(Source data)

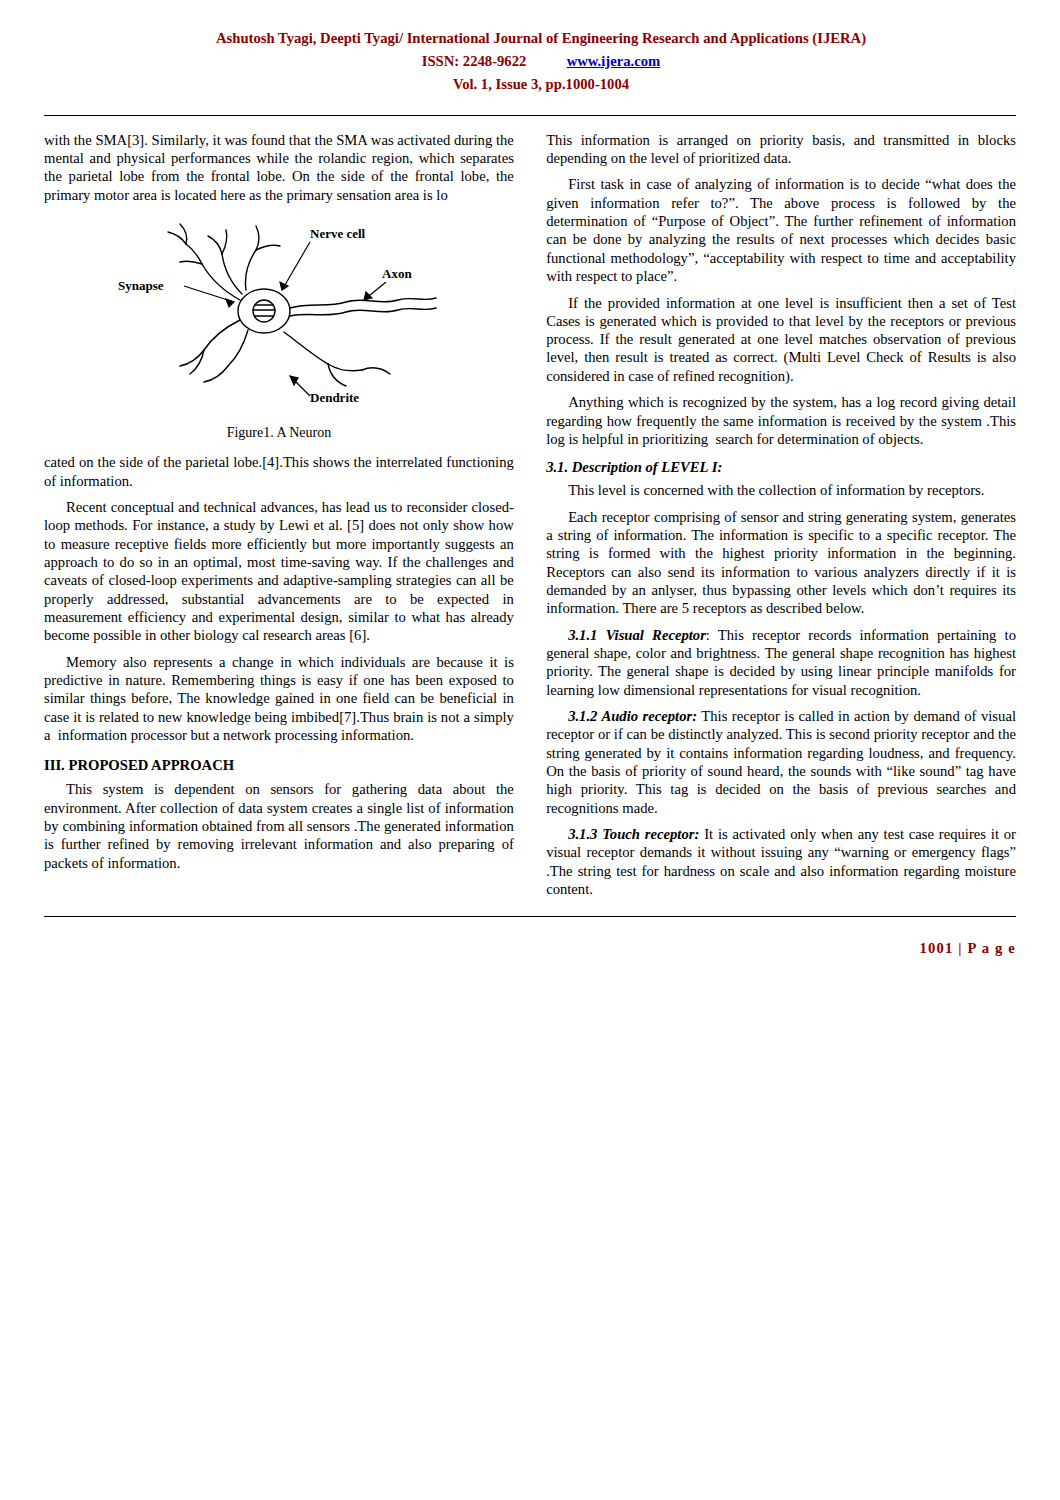Ashutosh Tyagi, Deepti Tyagi/ International Journal of Engineering Research and Applications (IJERA)
ISSN: 2248-9622 www.ijera.com
Vol. 1, Issue 3, pp.1000-1004
with the SMA[3]. Similarly, it was found that the SMA was activated during the mental and physical performances while the rolandic region, which separates the parietal lobe from the frontal lobe. On the side of the frontal lobe, the primary motor area is located here as the primary sensation area is lo
Nerve cell Synapse Axon Dendrite
Figure1. A Neuron
cated on the side of the parietal lobe.[4].This shows the interrelated functioning of information.
Recent conceptual and technical advances, has lead us to reconsider closed-loop methods. For instance, a study by Lewi et al. [5] does not only show how to measure receptive fields more efficiently but more importantly suggests an approach to do so in an optimal, most time-saving way. If the challenges and caveats of closed-loop experiments and adaptive-sampling strategies can all be properly addressed, substantial advancements are to be expected in measurement efficiency and experimental design, similar to what has already become possible in other biology cal research areas [6].
Memory also represents a change in which individuals are because it is predictive in nature. Remembering things is easy if one has been exposed to similar things before, The knowledge gained in one field can be beneficial in case it is related to new knowledge being imbibed[7].Thus brain is not a simply a information processor but a network processing information.
III. PROPOSED APPROACH
This system is dependent on sensors for gathering data about the environment. After collection of data system creates a single list of information by combining information obtained from all sensors .The generated information is further refined by removing irrelevant information and also preparing of packets of information.
This information is arranged on priority basis, and transmitted in blocks depending on the level of prioritized data.
First task in case of analyzing of information is to decide “what does the given information refer to?”. The above process is followed by the determination of “Purpose of Object”. The further refinement of information can be done by analyzing the results of next processes which decides basic functional methodology”, “acceptability with respect to time and acceptability with respect to place”.
If the provided information at one level is insufficient then a set of Test Cases is generated which is provided to that level by the receptors or previous process. If the result generated at one level matches observation of previous level, then result is treated as correct. (Multi Level Check of Results is also considered in case of refined recognition).
Anything which is recognized by the system, has a log record giving detail regarding how frequently the same information is received by the system .This log is helpful in prioritizing search for determination of objects.
3.1. Description of LEVEL I:
This level is concerned with the collection of information by receptors.
Each receptor comprising of sensor and string generating system, generates a string of information. The information is specific to a specific receptor. The string is formed with the highest priority information in the beginning. Receptors can also send its information to various analyzers directly if it is demanded by an anlyser, thus bypassing other levels which don’t requires its information. There are 5 receptors as described below.
3.1.1 Visual Receptor: This receptor records information pertaining to general shape, color and brightness. The general shape recognition has highest priority. The general shape is decided by using linear principle manifolds for learning low dimensional representations for visual recognition.
3.1.2 Audio receptor: This receptor is called in action by demand of visual receptor or if can be distinctly analyzed. This is second priority receptor and the string generated by it contains information regarding loudness, and frequency. On the basis of priority of sound heard, the sounds with “like sound” tag have high priority. This tag is decided on the basis of previous searches and recognitions made.
3.1.3 Touch receptor: It is activated only when any test case requires it or visual receptor demands it without issuing any “warning or emergency flags” .The string test for hardness on scale and also information regarding moisture content.
1001 | P a g e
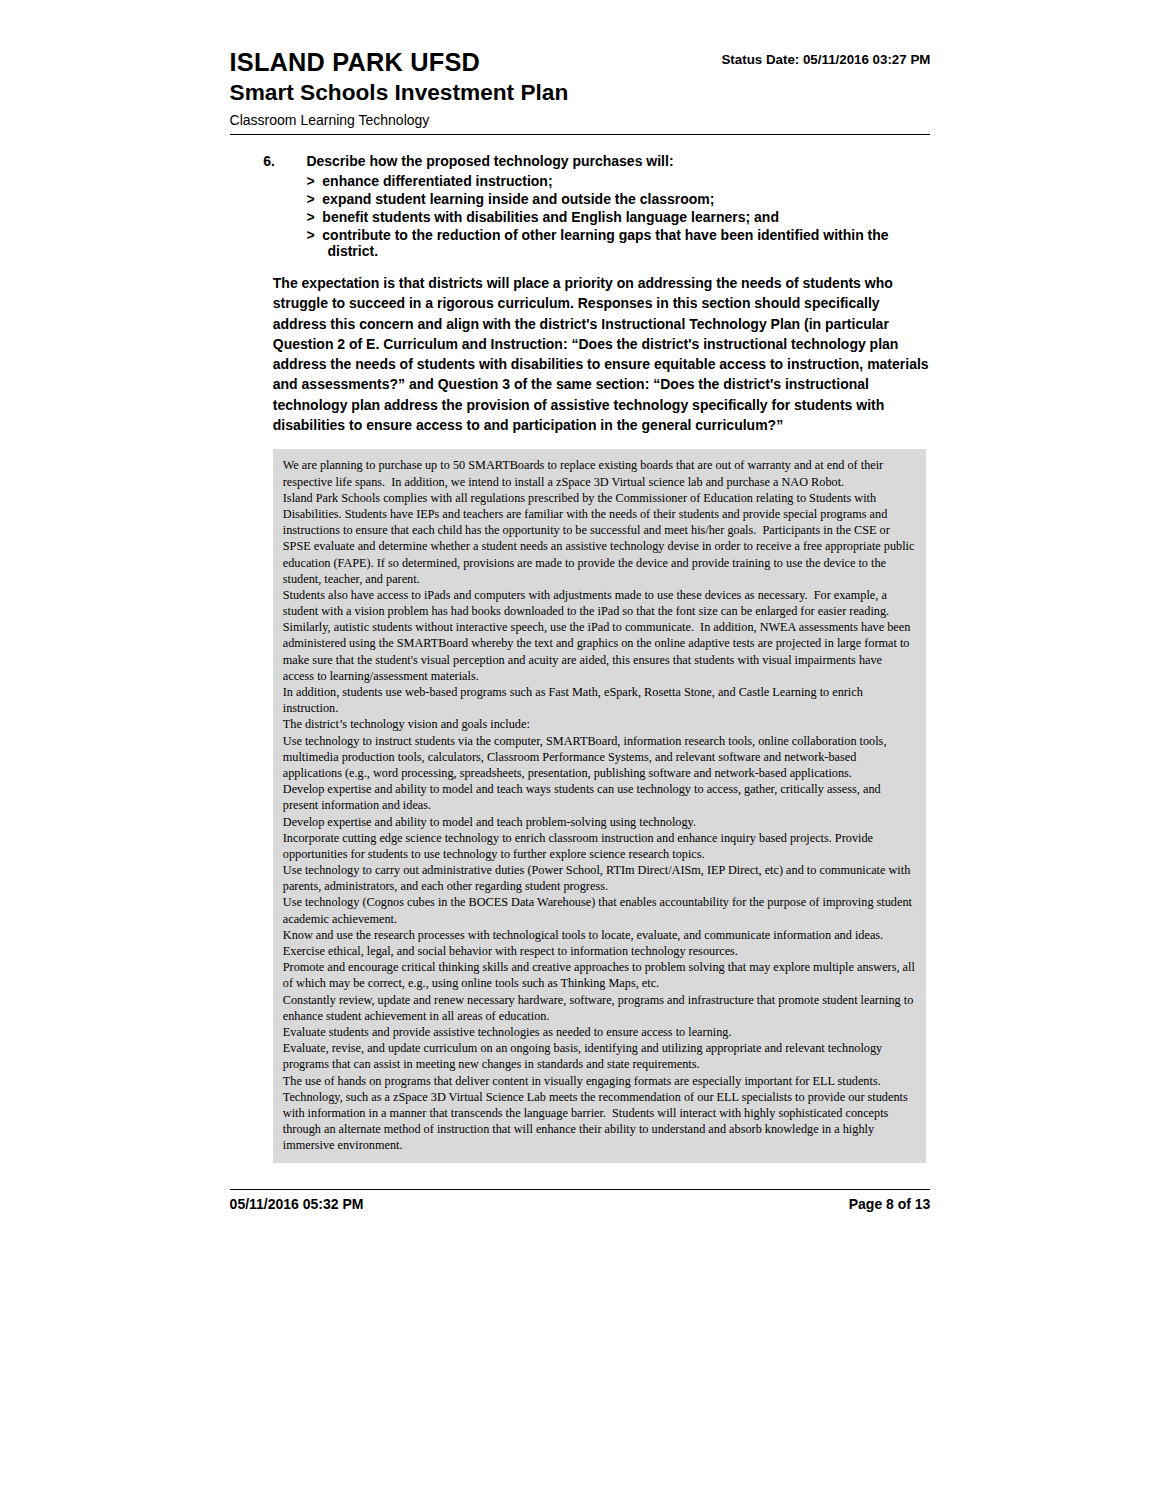ISLAND PARK UFSD
Smart Schools Investment Plan
Classroom Learning Technology
Status Date: 05/11/2016 03:27 PM
6. Describe how the proposed technology purchases will:
> enhance differentiated instruction;
> expand student learning inside and outside the classroom;
> benefit students with disabilities and English language learners; and
> contribute to the reduction of other learning gaps that have been identified within the district.
The expectation is that districts will place a priority on addressing the needs of students who struggle to succeed in a rigorous curriculum. Responses in this section should specifically address this concern and align with the district's Instructional Technology Plan (in particular Question 2 of E. Curriculum and Instruction: “Does the district's instructional technology plan address the needs of students with disabilities to ensure equitable access to instruction, materials and assessments?” and Question 3 of the same section: “Does the district's instructional technology plan address the provision of assistive technology specifically for students with disabilities to ensure access to and participation in the general curriculum?”
We are planning to purchase up to 50 SMARTBoards to replace existing boards that are out of warranty and at end of their respective life spans. In addition, we intend to install a zSpace 3D Virtual science lab and purchase a NAO Robot.
Island Park Schools complies with all regulations prescribed by the Commissioner of Education relating to Students with Disabilities. Students have IEPs and teachers are familiar with the needs of their students and provide special programs and instructions to ensure that each child has the opportunity to be successful and meet his/her goals. Participants in the CSE or SPSE evaluate and determine whether a student needs an assistive technology devise in order to receive a free appropriate public education (FAPE). If so determined, provisions are made to provide the device and provide training to use the device to the student, teacher, and parent.
Students also have access to iPads and computers with adjustments made to use these devices as necessary. For example, a student with a vision problem has had books downloaded to the iPad so that the font size can be enlarged for easier reading. Similarly, autistic students without interactive speech, use the iPad to communicate. In addition, NWEA assessments have been administered using the SMARTBoard whereby the text and graphics on the online adaptive tests are projected in large format to make sure that the student's visual perception and acuity are aided, this ensures that students with visual impairments have access to learning/assessment materials.
In addition, students use web-based programs such as Fast Math, eSpark, Rosetta Stone, and Castle Learning to enrich instruction.
The district’s technology vision and goals include:
Use technology to instruct students via the computer, SMARTBoard, information research tools, online collaboration tools, multimedia production tools, calculators, Classroom Performance Systems, and relevant software and network-based applications (e.g., word processing, spreadsheets, presentation, publishing software and network-based applications.
Develop expertise and ability to model and teach ways students can use technology to access, gather, critically assess, and present information and ideas.
Develop expertise and ability to model and teach problem-solving using technology.
Incorporate cutting edge science technology to enrich classroom instruction and enhance inquiry based projects. Provide opportunities for students to use technology to further explore science research topics.
Use technology to carry out administrative duties (Power School, RTIm Direct/AISm, IEP Direct, etc) and to communicate with parents, administrators, and each other regarding student progress.
Use technology (Cognos cubes in the BOCES Data Warehouse) that enables accountability for the purpose of improving student academic achievement.
Know and use the research processes with technological tools to locate, evaluate, and communicate information and ideas.
Exercise ethical, legal, and social behavior with respect to information technology resources.
Promote and encourage critical thinking skills and creative approaches to problem solving that may explore multiple answers, all of which may be correct, e.g., using online tools such as Thinking Maps, etc.
Constantly review, update and renew necessary hardware, software, programs and infrastructure that promote student learning to enhance student achievement in all areas of education.
Evaluate students and provide assistive technologies as needed to ensure access to learning.
Evaluate, revise, and update curriculum on an ongoing basis, identifying and utilizing appropriate and relevant technology programs that can assist in meeting new changes in standards and state requirements.
The use of hands on programs that deliver content in visually engaging formats are especially important for ELL students. Technology, such as a zSpace 3D Virtual Science Lab meets the recommendation of our ELL specialists to provide our students with information in a manner that transcends the language barrier. Students will interact with highly sophisticated concepts through an alternate method of instruction that will enhance their ability to understand and absorb knowledge in a highly immersive environment.
05/11/2016 05:32 PM Page 8 of 13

* EXERCISE REQUIREMENTS
The data above are to be repeated word for word, with any pictures left out.

* EXERCISE SOLUTION
Ashutosh Tyagi, Deepti Tyagi/ International Journal of Engineering Research and Applications (IJERA)
ISSN: 2248-9622 www.ijera.com
Vol. 1, Issue 3, pp.1000-1004
with the SMA[3]. Similarly, it was found that the SMA was activated during the mental and physical performances while the rolandic region, which separates the parietal lobe from the frontal lobe. On the side of the frontal lobe, the primary motor area is located here as the primary sensation area is lo
Nerve cell Synapse Axon Dendrite
Figure1. A Neuron
cated on the side of the parietal lobe.[4].This shows the interrelated functioning of information.
Recent conceptual and technical advances, has lead us to reconsider closed-loop methods. For instance, a study by Lewi et al. [5] does not only show how to measure receptive fields more efficiently but more importantly suggests an approach to do so in an optimal, most time-saving way. If the challenges and caveats of closed-loop experiments and adaptive-sampling strategies can all be properly addressed, substantial advancements are to be expected in measurement efficiency and experimental design, similar to what has already become possible in other biology cal research areas [6].
Memory also represents a change in which individuals are because it is predictive in nature. Remembering things is easy if one has been exposed to similar things before, The knowledge gained in one field can be beneficial in case it is related to new knowledge being imbibed[7].Thus brain is not a simply a information processor but a network processing information.
III. PROPOSED APPROACH
This system is dependent on sensors for gathering data about the environment. After collection of data system creates a single list of information by combining information obtained from all sensors .The generated information is further refined by removing irrelevant information and also preparing of packets of information.
This information is arranged on priority basis, and transmitted in blocks depending on the level of prioritized data.
First task in case of analyzing of information is to decide “what does the given information refer to?”. The above process is followed by the determination of “Purpose of Object”. The further refinement of information can be done by analyzing the results of next processes which decides basic functional methodology”, “acceptability with respect to time and acceptability with respect to place”.
If the provided information at one level is insufficient then a set of Test Cases is generated which is provided to that level by the receptors or previous process. If the result generated at one level matches observation of previous level, then result is treated as correct. (Multi Level Check of Results is also considered in case of refined recognition).
Anything which is recognized by the system, has a log record giving detail regarding how frequently the same information is received by the system .This log is helpful in prioritizing search for determination of objects.
3.1. Description of LEVEL I:
This level is concerned with the collection of information by receptors.
Each receptor comprising of sensor and string generating system, generates a string of information. The information is specific to a specific receptor. The string is formed with the highest priority information in the beginning. Receptors can also send its information to various analyzers directly if it is demanded by an anlyser, thus bypassing other levels which don’t requires its information. There are 5 receptors as described below.
3.1.1 Visual Receptor: This receptor records information pertaining to general shape, color and brightness. The general shape recognition has highest priority. The general shape is decided by using linear principle manifolds for learning low dimensional representations for visual recognition.
3.1.2 Audio receptor: This receptor is called in action by demand of visual receptor or if can be distinctly analyzed. This is second priority receptor and the string generated by it contains information regarding loudness, and frequency. On the basis of priority of sound heard, the sounds with “like sound” tag have high priority. This tag is decided on the basis of previous searches and recognitions made.
3.1.3 Touch receptor: It is activated only when any test case requires it or visual receptor demands it without issuing any “warning or emergency flags” .The string test for hardness on scale and also information regarding moisture content.
1001 | P a g e
ISLAND PARK UFSD
Smart Schools Investment Plan
Classroom Learning Technology
Status Date: 05/11/2016 03:27 PM
6. Describe how the proposed technology purchases will:
> enhance differentiated instruction;
> expand student learning inside and outside the classroom;
> benefit students with disabilities and English language learners; and
> contribute to the reduction of other learning gaps that have been identified within the district.
The expectation is that districts will place a priority on addressing the needs of students who struggle to succeed in a rigorous curriculum. Responses in this section should specifically address this concern and align with the district's Instructional Technology Plan (in particular Question 2 of E. Curriculum and Instruction: “Does the district's instructional technology plan address the needs of students with disabilities to ensure equitable access to instruction, materials and assessments?” and Question 3 of the same section: “Does the district's instructional technology plan address the provision of assistive technology specifically for students with disabilities to ensure access to and participation in the general curriculum?”
We are planning to purchase up to 50 SMARTBoards to replace existing boards that are out of warranty and at end of their respective life spans. In addition, we intend to install a zSpace 3D Virtual science lab and purchase a NAO Robot.
Island Park Schools complies with all regulations prescribed by the Commissioner of Education relating to Students with Disabilities. Students have IEPs and teachers are familiar with the needs of their students and provide special programs and instructions to ensure that each child has the opportunity to be successful and meet his/her goals. Participants in the CSE or SPSE evaluate and determine whether a student needs an assistive technology devise in order to receive a free appropriate public education (FAPE). If so determined, provisions are made to provide the device and provide training to use the device to the student, teacher, and parent.
Students also have access to iPads and computers with adjustments made to use these devices as necessary. For example, a student with a vision problem has had books downloaded to the iPad so that the font size can be enlarged for easier reading. Similarly, autistic students without interactive speech, use the iPad to communicate. In addition, NWEA assessments have been administered using the SMARTBoard whereby the text and graphics on the online adaptive tests are projected in large format to make sure that the student's visual perception and acuity are aided, this ensures that students with visual impairments have access to learning/assessment materials.
In addition, students use web-based programs such as Fast Math, eSpark, Rosetta Stone, and Castle Learning to enrich instruction.
The district’s technology vision and goals include:
Use technology to instruct students via the computer, SMARTBoard, information research tools, online collaboration tools, multimedia production tools, calculators, Classroom Performance Systems, and relevant software and network-based applications (e.g., word processing, spreadsheets, presentation, publishing software and network-based applications.
Develop expertise and ability to model and teach ways students can use technology to access, gather, critically assess, and present information and ideas.
Develop expertise and ability to model and teach problem-solving using technology.
Incorporate cutting edge science technology to enrich classroom instruction and enhance inquiry based projects. Provide opportunities for students to use technology to further explore science research topics.
Use technology to carry out administrative duties (Power School, RTIm Direct/AISm, IEP Direct, etc) and to communicate with parents, administrators, and each other regarding student progress.
Use technology (Cognos cubes in the BOCES Data Warehouse) that enables accountability for the purpose of improving student academic achievement.
Know and use the research processes with technological tools to locate, evaluate, and communicate information and ideas.
Exercise ethical, legal, and social behavior with respect to information technology resources.
Promote and encourage critical thinking skills and creative approaches to problem solving that may explore multiple answers, all of which may be correct, e.g., using online tools such as Thinking Maps, etc.
Constantly review, update and renew necessary hardware, software, programs and infrastructure that promote student learning to enhance student achievement in all areas of education.
Evaluate students and provide assistive technologies as needed to ensure access to learning.
Evaluate, revise, and update curriculum on an ongoing basis, identifying and utilizing appropriate and relevant technology programs that can assist in meeting new changes in standards and state requirements.
The use of hands on programs that deliver content in visually engaging formats are especially important for ELL students. Technology, such as a zSpace 3D Virtual Science Lab meets the recommendation of our ELL specialists to provide our students with information in a manner that transcends the language barrier. Students will interact with highly sophisticated concepts through an alternate method of instruction that will enhance their ability to understand and absorb knowledge in a highly immersive environment.
05/11/2016 05:32 PM Page 8 of 13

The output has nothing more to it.